The latest report on ultrabooks from Asia is the typical mix of odd assertions, gossip, and a smattering of speculation that could be categorized as news.
Tuesday's Digitimes report says, "Acer, Asustek Computer and Toshiba are expected to lower retail prices for ultrabooks to below US$1,000 by the end of 2011."
Let's see, we're well before the end of 2011 and already we have three ultrabooks priced under $1,000. The HP Folio 13 starts at $899, ditto for the Toshiba Portege Z835 (Model: Z835-P330--which was priced briefly at $799), and the Acer Aspire S3 (Model: S3-951-6646) can be had for as little as $888.
So far, no news.
Then, this statement, which is a real head-scratcher. "Lenovo, Hewlett-Packard, Toshiba and Dell will launch ultrabooks starting mid-November, the sources indicated."
Today, for those keeping track, is November 29 and two of those companies have already launched. Dell isn't expected to launch until CES--about a month from now.
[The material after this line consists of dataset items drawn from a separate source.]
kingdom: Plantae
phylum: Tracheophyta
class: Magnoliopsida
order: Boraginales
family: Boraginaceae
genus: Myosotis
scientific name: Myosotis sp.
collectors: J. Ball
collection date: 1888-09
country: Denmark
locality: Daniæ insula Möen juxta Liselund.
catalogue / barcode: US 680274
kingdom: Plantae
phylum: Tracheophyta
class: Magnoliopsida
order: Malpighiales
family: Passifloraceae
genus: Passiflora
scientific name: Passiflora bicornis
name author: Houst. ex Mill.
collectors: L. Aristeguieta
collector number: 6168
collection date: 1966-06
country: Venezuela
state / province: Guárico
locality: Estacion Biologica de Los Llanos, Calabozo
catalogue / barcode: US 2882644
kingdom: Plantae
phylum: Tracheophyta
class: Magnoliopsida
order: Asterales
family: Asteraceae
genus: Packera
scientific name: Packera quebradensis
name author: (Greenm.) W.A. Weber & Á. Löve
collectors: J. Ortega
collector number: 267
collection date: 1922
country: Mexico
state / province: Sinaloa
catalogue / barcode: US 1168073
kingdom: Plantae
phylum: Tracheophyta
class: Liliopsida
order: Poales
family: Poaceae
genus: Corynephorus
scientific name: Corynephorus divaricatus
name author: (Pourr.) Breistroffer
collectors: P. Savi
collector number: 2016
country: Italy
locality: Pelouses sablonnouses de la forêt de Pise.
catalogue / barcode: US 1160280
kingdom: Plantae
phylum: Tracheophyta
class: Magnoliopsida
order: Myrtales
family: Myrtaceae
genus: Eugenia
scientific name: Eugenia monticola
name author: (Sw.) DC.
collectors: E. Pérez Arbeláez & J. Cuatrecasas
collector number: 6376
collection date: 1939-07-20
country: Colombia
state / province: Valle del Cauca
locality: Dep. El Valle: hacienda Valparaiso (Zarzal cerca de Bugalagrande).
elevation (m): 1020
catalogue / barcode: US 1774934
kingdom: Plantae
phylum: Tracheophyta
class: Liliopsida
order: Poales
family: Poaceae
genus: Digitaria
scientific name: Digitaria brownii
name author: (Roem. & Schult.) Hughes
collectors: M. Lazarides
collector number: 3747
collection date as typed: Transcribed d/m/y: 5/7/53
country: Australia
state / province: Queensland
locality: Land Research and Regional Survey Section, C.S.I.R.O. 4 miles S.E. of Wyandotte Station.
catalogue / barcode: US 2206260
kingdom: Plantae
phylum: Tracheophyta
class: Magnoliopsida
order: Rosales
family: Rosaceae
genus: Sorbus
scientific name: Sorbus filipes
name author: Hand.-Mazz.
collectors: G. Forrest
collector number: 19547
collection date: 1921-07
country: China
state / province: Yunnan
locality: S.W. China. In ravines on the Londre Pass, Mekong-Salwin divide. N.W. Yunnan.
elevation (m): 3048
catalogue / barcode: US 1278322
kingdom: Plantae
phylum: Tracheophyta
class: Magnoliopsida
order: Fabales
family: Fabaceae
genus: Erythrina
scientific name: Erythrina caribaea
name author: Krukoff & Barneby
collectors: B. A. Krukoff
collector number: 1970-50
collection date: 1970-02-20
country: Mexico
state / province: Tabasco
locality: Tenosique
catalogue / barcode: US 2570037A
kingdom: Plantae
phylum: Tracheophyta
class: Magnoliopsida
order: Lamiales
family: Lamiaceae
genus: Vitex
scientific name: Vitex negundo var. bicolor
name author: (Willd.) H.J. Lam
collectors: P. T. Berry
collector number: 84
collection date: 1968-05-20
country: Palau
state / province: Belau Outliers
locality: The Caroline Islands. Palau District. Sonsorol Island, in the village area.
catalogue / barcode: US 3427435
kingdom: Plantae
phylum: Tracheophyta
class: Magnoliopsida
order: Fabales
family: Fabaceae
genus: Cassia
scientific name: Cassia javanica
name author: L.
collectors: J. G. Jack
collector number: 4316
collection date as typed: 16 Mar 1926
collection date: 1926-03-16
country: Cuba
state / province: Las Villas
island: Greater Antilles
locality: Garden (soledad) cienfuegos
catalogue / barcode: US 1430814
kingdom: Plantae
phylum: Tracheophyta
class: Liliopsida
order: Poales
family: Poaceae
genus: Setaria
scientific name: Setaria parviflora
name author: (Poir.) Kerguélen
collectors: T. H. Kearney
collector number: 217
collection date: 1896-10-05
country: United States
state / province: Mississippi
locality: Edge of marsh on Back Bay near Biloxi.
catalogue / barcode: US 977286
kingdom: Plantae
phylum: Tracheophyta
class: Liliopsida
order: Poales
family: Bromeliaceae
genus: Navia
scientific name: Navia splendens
But a little more digging does turn up something potentially newsworthy. The report says pricing could fall even further in 2012--possibly between 5 percent and 10 percent. Interesting because it mentions a $100 marketing "subsidy" from Intel. The question I would have is, how did ultrabook makers come out of the chute with $899.99 pricing? Are they doing the loss-leader thing or is there something else going on?
And, alas, some genuine hard data. (Winnowing out the chaff in these reports sometimes takes a few paragraphs.) A 13-inch solid-state drive-equipped ultrabook has a bill-of-materials estimated at US$690. Tack on original equipment manufacturer (OEM) costs of $100 and overall marketing/distribution costs $150, and you have a total of $940 in costs, according to the report.
That's entirely possible and confirms that PC makers are being very aggressive with ultrabook pricing and will likely continue to be.
The report aside, the next big upgrade for ultrabooks will be Intel's Ivy Bridge processor (think: faster graphics/multimedia processing). There will be a tinnitus-inducing decibel level at 2012 CES about Ivy Bridge ultrabooks. But the bottom line is that none of these will be commercially available until later in the spring.
Will these debut at $799? And later go as low as $699? The latter price point would give high-end tablets a run for their money. Until then, $899.99 isn't too shabby a price, though.